(Saved data entries)
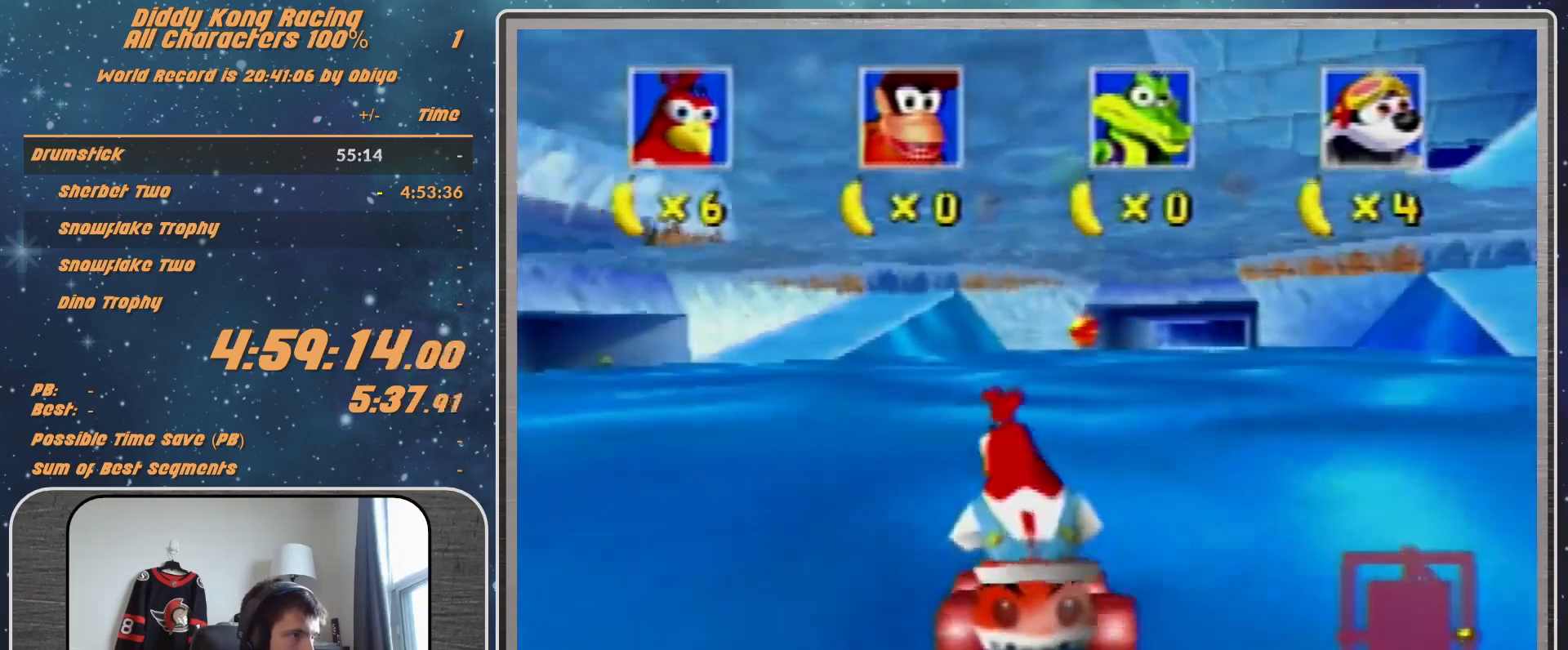
{"buttons": [], "left_stick": "up-right", "events": [[433, "A", "up"]]}
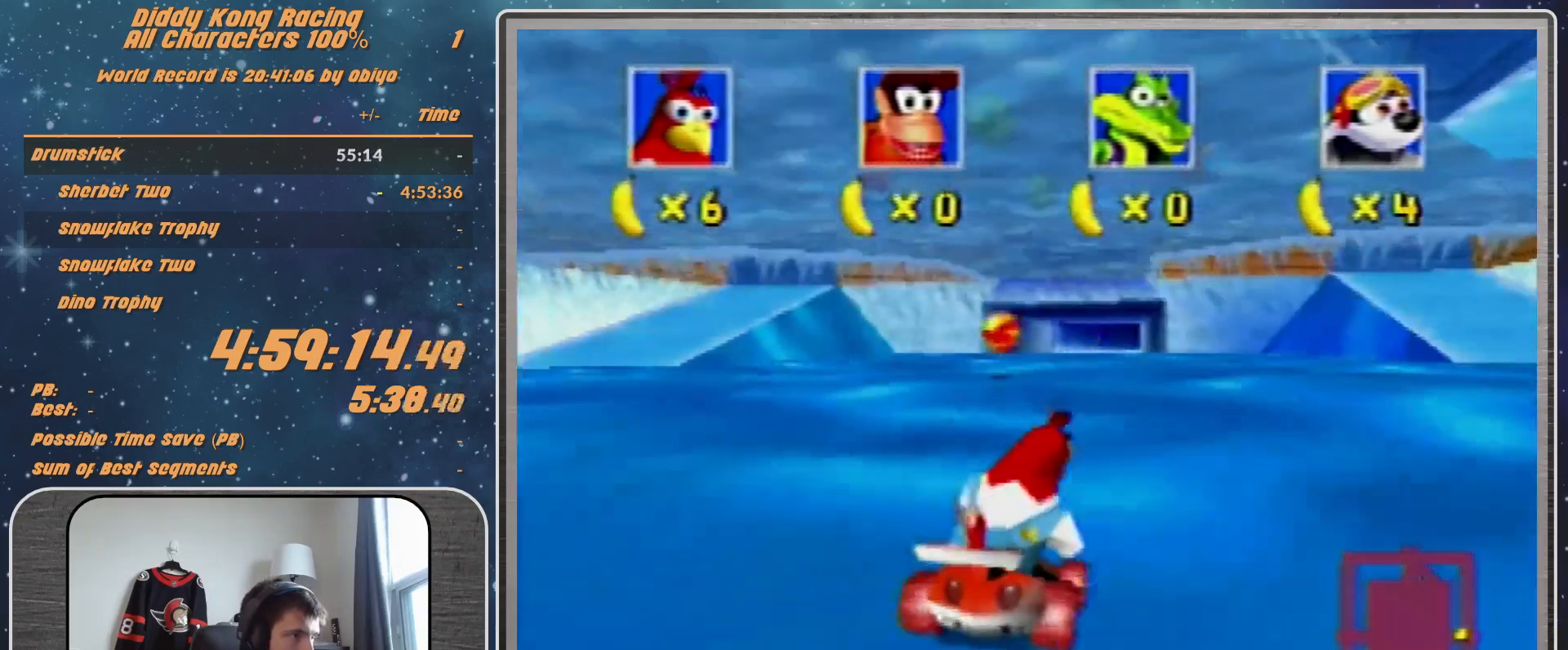
{"buttons": ["R1"], "left_stick": "up-right", "events": [[167, "left_stick", "center"], [267, "left_stick", "right"], [333, "R1", "down"], [400, "left_stick", "up-right"]]}
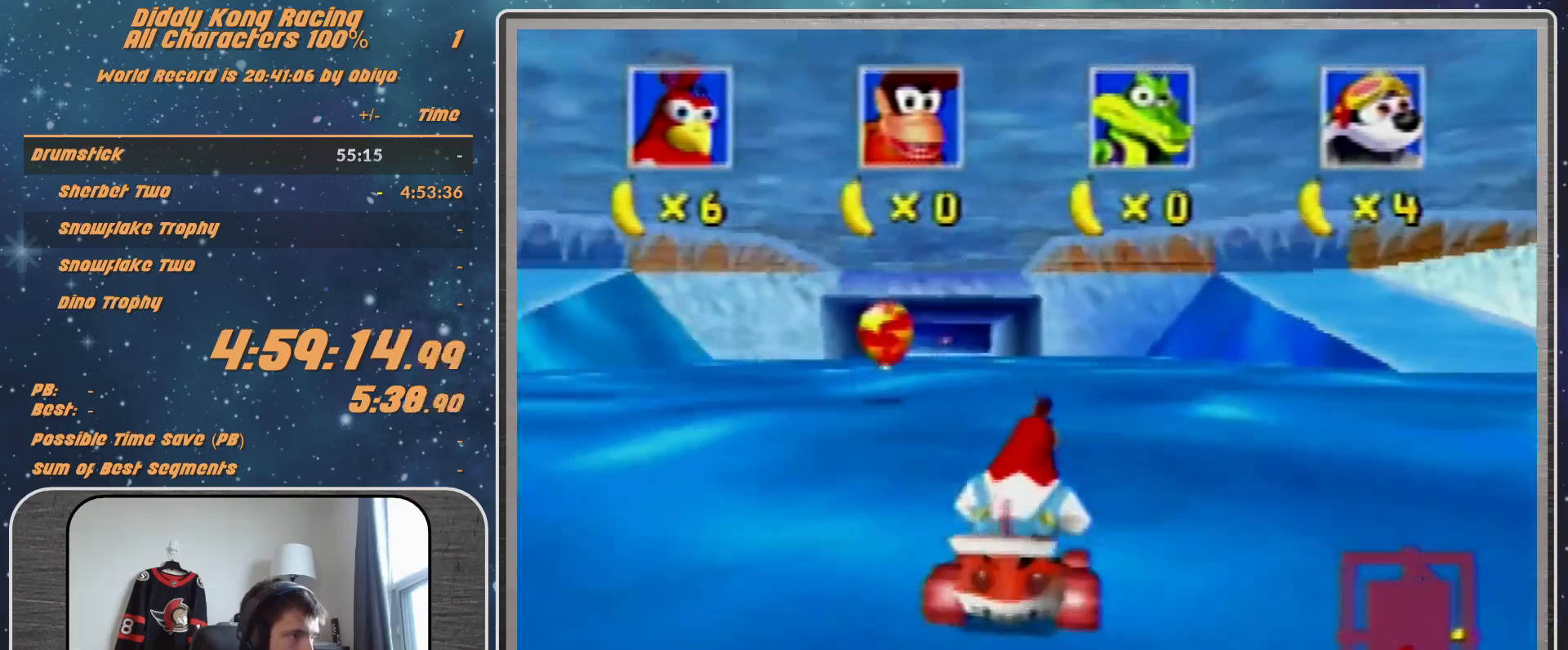
{"buttons": ["R1"], "left_stick": "up-right", "events": [[100, "left_stick", "up-left"], [233, "left_stick", "up-right"]]}
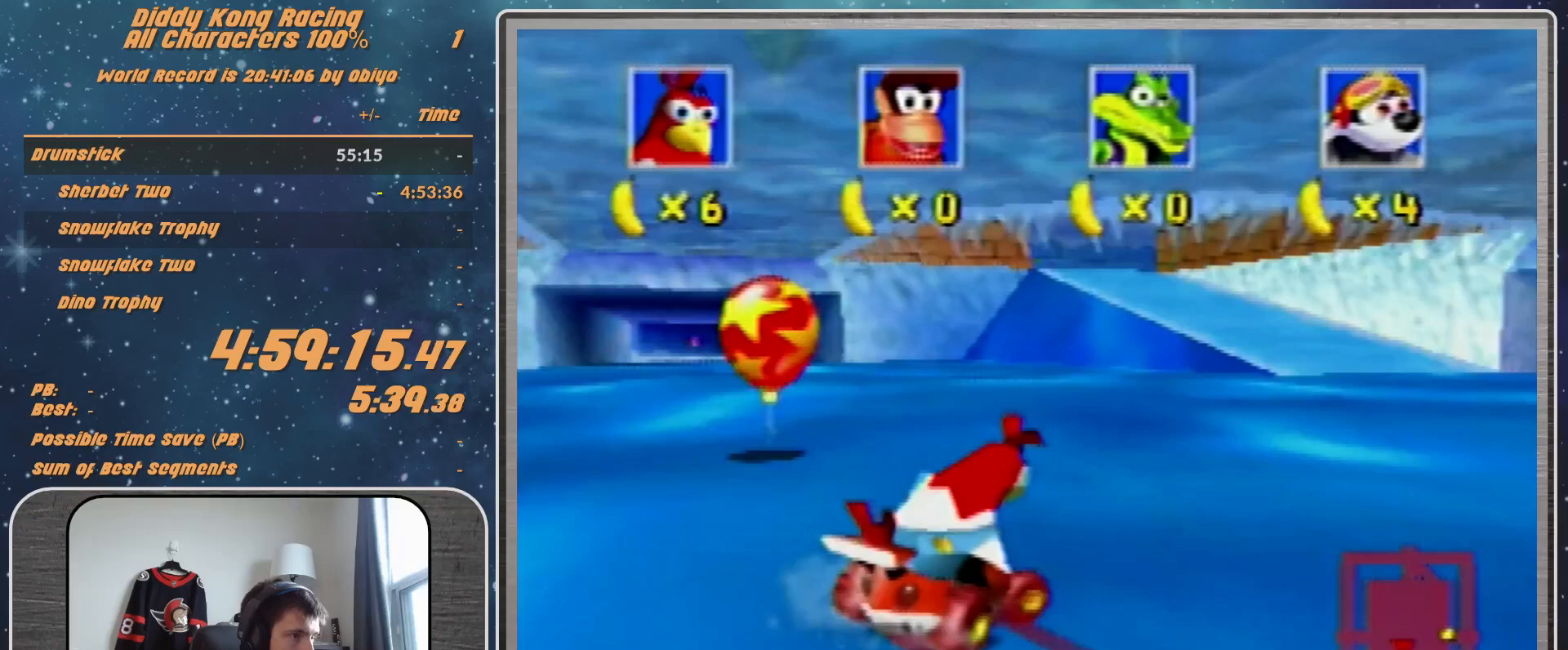
{"buttons": [], "left_stick": "up-right", "events": [[500, "R1", "up"]]}
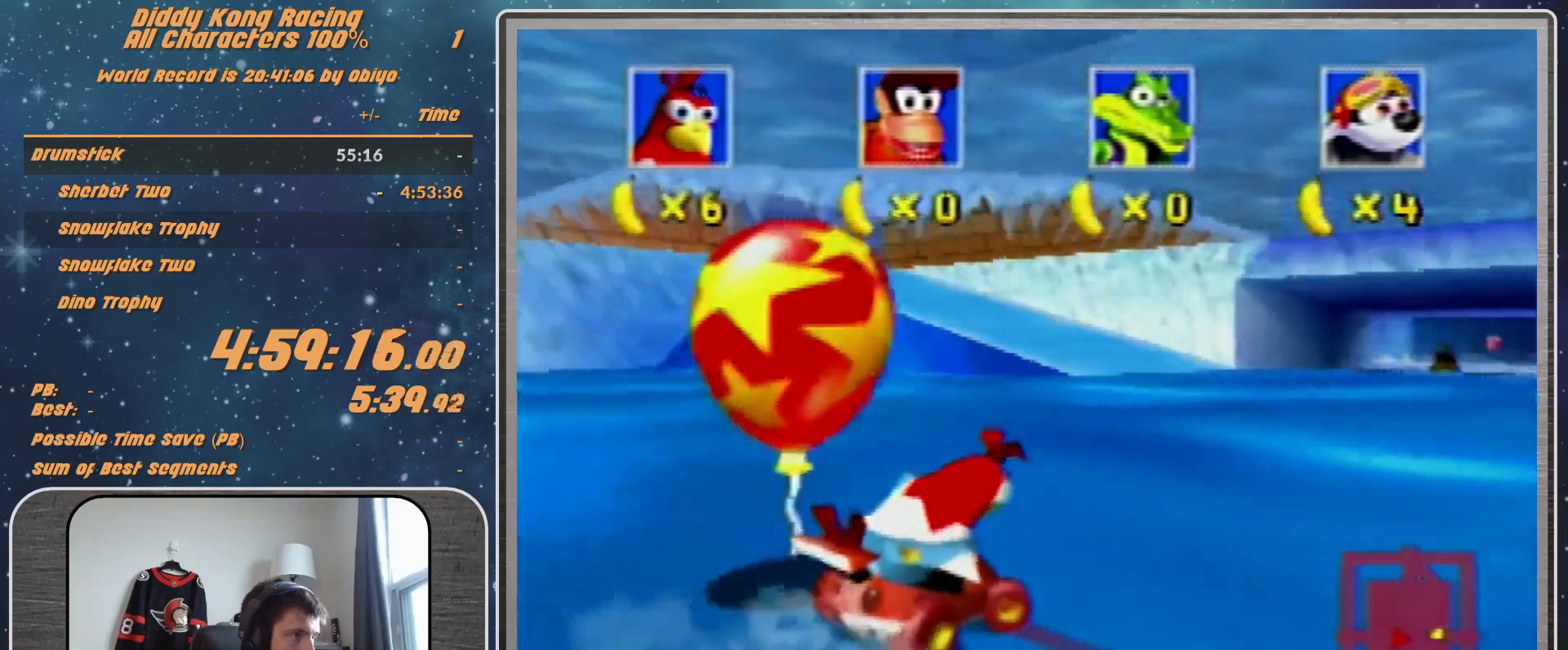
{"buttons": [], "left_stick": "right", "events": [[67, "left_stick", "center"], [133, "left_stick", "right"], [233, "Z", "down"], [233, "left_stick", "center"], [300, "left_stick", "right"], [333, "Z", "up"]]}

» Work task
What is needed is an exact printout of all the entries, without the pictures.

» Response box
{"buttons": [], "left_stick": "up-right", "events": [[433, "A", "up"]]}
{"buttons": ["R1"], "left_stick": "up-right", "events": [[167, "left_stick", "center"], [267, "left_stick", "right"], [333, "R1", "down"], [400, "left_stick", "up-right"]]}
{"buttons": ["R1"], "left_stick": "up-right", "events": [[100, "left_stick", "up-left"], [233, "left_stick", "up-right"]]}
{"buttons": [], "left_stick": "up-right", "events": [[500, "R1", "up"]]}
{"buttons": [], "left_stick": "right", "events": [[67, "left_stick", "center"], [133, "left_stick", "right"], [233, "Z", "down"], [233, "left_stick", "center"], [300, "left_stick", "right"], [333, "Z", "up"]]}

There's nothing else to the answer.